The velocity of big data is an important aspect and will not only support the increase in the pace of chemical safety assessment, but will also enable predictive toxicology to foresee forthcoming risks. These emerging risks may appear with new substances or new uses of chemicals. Through their broad coverage, big data seem to be best suited for the early identification of emerging risks; this could be a major scope of predictive toxicology in the future.

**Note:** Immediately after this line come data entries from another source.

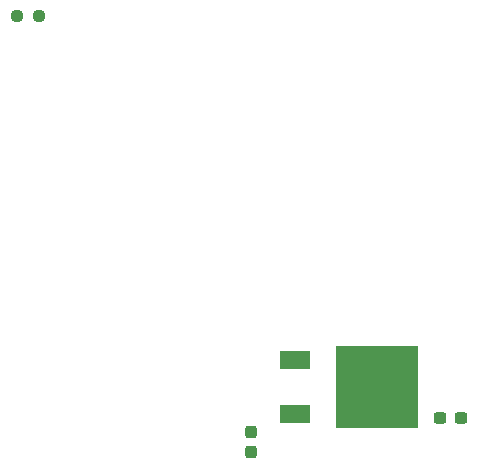
<source format=gbr>
%TF.GenerationSoftware,KiCad,Pcbnew,7.0.5*%
%TF.CreationDate,2024-02-20T16:44:10+09:00*%
%TF.ProjectId,Arduino_CQbrushless,41726475-696e-46f5-9f43-516272757368,rev?*%
%TF.SameCoordinates,Original*%
%TF.FileFunction,Paste,Top*%
%TF.FilePolarity,Positive*%
%FSLAX46Y46*%
G04 Gerber Fmt 4.6, Leading zero omitted, Abs format (unit mm)*
G04 Created by KiCad (PCBNEW 7.0.5) date 2024-02-20 16:44:10*
%MOMM*%
%LPD*%
G01*
G04 APERTURE LIST*
G04 Aperture macros list*
%AMRoundRect*
0 Rectangle with rounded corners*
0 $1 Rounding radius*
0 $2 $3 $4 $5 $6 $7 $8 $9 X,Y pos of 4 corners*
0 Add a 4 corners polygon primitive as box body*
4,1,4,$2,$3,$4,$5,$6,$7,$8,$9,$2,$3,0*
0 Add four circle primitives for the rounded corners*
1,1,$1+$1,$2,$3*
1,1,$1+$1,$4,$5*
1,1,$1+$1,$6,$7*
1,1,$1+$1,$8,$9*
0 Add four rect primitives between the rounded corners*
20,1,$1+$1,$2,$3,$4,$5,0*
20,1,$1+$1,$4,$5,$6,$7,0*
20,1,$1+$1,$6,$7,$8,$9,0*
20,1,$1+$1,$8,$9,$2,$3,0*%
G04 Aperture macros list end*
%ADD10RoundRect,0.237500X-0.237500X0.300000X-0.237500X-0.300000X0.237500X-0.300000X0.237500X0.300000X0*%
%ADD11R,2.500000X1.500000*%
%ADD12R,7.000000X7.000000*%
%ADD13RoundRect,0.237500X-0.300000X-0.237500X0.300000X-0.237500X0.300000X0.237500X-0.300000X0.237500X0*%
%ADD14RoundRect,0.237500X-0.250000X-0.237500X0.250000X-0.237500X0.250000X0.237500X-0.250000X0.237500X0*%
G04 APERTURE END LIST*
D10*
%TO.C,C3*%
X104775000Y-139599500D03*
X104775000Y-141324500D03*
%TD*%
D11*
%TO.C,IC1*%
X108505000Y-133463000D03*
D12*
X115405000Y-135763000D03*
D11*
X108505000Y-138063000D03*
%TD*%
D13*
%TO.C,C1*%
X120803500Y-138430000D03*
X122528500Y-138430000D03*
%TD*%
D14*
%TO.C,R7*%
X86788000Y-104394000D03*
X84963000Y-104394000D03*
%TD*%
M02*

</source>
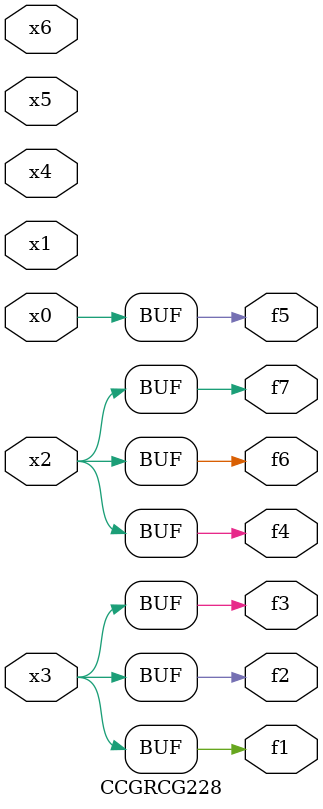
<source format=v>
module CCGRCG228(
	input x0, x1, x2, x3, x4, x5, x6,
	output f1, f2, f3, f4, f5, f6, f7
);
	assign f1 = x3;
	assign f2 = x3;
	assign f3 = x3;
	assign f4 = x2;
	assign f5 = x0;
	assign f6 = x2;
	assign f7 = x2;
endmodule

</source>
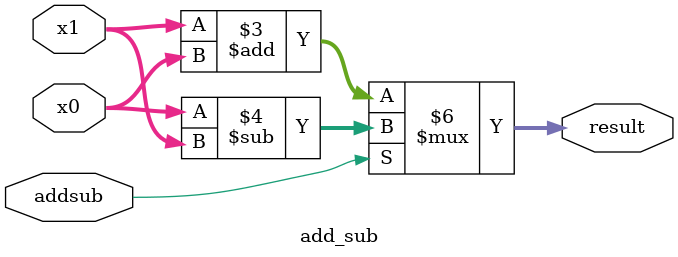
<source format=v>
`timescale 1ns / 1ps


// Module definition for a parameterized adder-subtractor.
// This module can perform either addition or subtraction based on the addsub control signal.
module add_sub #( 
    parameter N = 8  // Parameter N defines the width of the data inputs and output. Default is 8 bits.
)(
    input addsub,            // Control input: Determines operation mode (0 for addition, 1 for subtraction).
    input [N-1:0] x0,        // First input operand.
    input [N-1:0] x1,        // Second input operand.
    output reg [N-1:0] result  // Output: Result of the operation, either x0 + x1 or x0 - x1.
);

    // Combinational logic block: Sensitive to changes in the inputs.
    always @(*) begin
        if (addsub == 0)
            result = x1 + x0;  // Perform addition when addsub is 0.
        else
            result = x0 - x1;  // Perform subtraction when addsub is 1.    
    end
    
endmodule





</source>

Big data are now an accepted reality in toxicology and chemical risk assessment. They are being increasingly well characterised and understood, especially as the data science from other fields (where big data are more advanced) develops. They provide numerous opportunities to change the face of this area of science and improve the prospects for chemical risk assessment. There will be even more advanced methods and technologies to integrate the data and make sense of them, finding trends and connections; artificial intelligence will undoubtedly increase possible applications and opportunities. However, in the end, it comes down to how the wealth of data, new methods and new knowledge gained can actually be used for risk assessment and achieving the goal of the protection of human health and the environment. Whilst there is excitement and optimism about the use of big data, in particular for addressing major current challenges in chemical assessment, there is still, however, some way to go before they reach their full potential in regulatory risk assessment. As such, big data support efforts in new toxicological assessment and will be translated to routine chemical evaluation in a regulatory context in the future.